Unpolished rice retains this layer intact.

The difference is nutritional, but also sensory. Heritage rice cooks differently, carries more texture and aroma, releases energy more slowly, and creates greater satiety. Many native varieties naturally contain higher amylose content, associated with a lower glycemic response than polished modern rice.

At Vrindavan Farm, the rice is dehusked slowly in-house using a low-friction process designed to preserve the grain without generating heat or stripping away its living qualities.

 

The result is a grain that feels fuller, steadier, and more complete.

Seasonal Rice Growing in Maharashtra

 

Rice in Maharashtra begins with the arrival of rain.

 

As the monsoon settles over the Western Ghats, nurseries are sown and fields flood naturally.
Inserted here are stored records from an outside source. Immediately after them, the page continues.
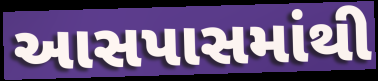
આસપાસમાંથી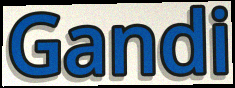
Gandi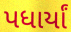
પધાર્યાં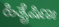
ಹಿತೈಷಿಣಃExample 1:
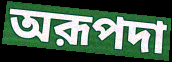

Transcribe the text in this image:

অরূপদা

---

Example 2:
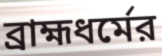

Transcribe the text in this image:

ব্রাহ্মধর্মের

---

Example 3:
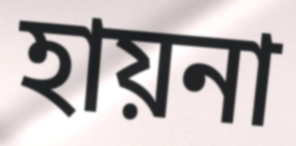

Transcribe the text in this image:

হায়না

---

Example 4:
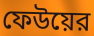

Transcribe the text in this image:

ফেউয়ের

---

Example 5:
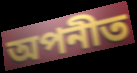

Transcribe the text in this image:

অপনীত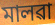
মালৱা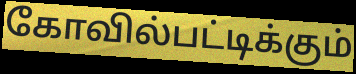
கோவில்பட்டிக்கும்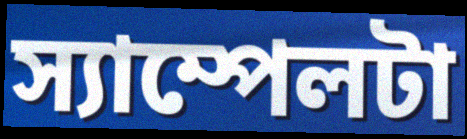
স্যাম্পেলটা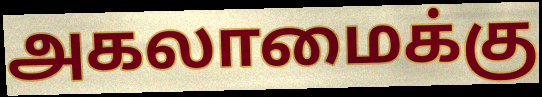
அகலாமைக்குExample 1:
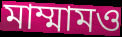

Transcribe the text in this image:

মাম্মামও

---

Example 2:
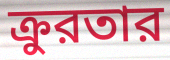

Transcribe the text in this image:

ক্রুরতার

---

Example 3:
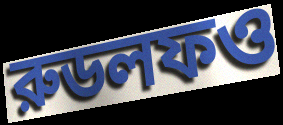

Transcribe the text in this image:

রুডলফও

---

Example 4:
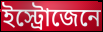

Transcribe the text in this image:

ইস্ট্রোজেনে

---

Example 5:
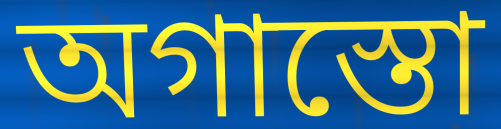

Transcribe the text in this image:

অগাস্তো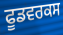
ਫੂਡਵਰਕਸ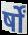
र्षों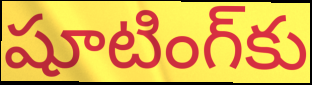
షూటింగ్‌కు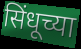
सिंधूच्या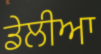
ਡੇਲੀਆ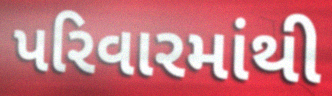
પરિવારમાંથી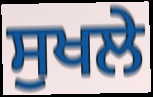
ਸੁਖਲੇ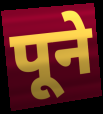
पूने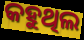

Through the wet months, entire communities move together through the stages of rice growing — sowing and transplanting.

By late monsoon, the landscape shifts from green to gold. Harvesting begins under uncertain skies where timing becomes everything. Extended rains may flatten crops, trigger sprouting, or reduce recoverable grain dramatically.

The dry post-monsoon months brings the community together again, moving through the stages of harvesting, threshing, drying, and storing seed for the following cycle. 

The season stretches beyond the field itself.

  Rice water becomes nourishment.

  Straw feeds cattle, soil and ripens mango.
  Seed is stored in ash and neem.

 

And the harvest slowly becomes part of daily life once again.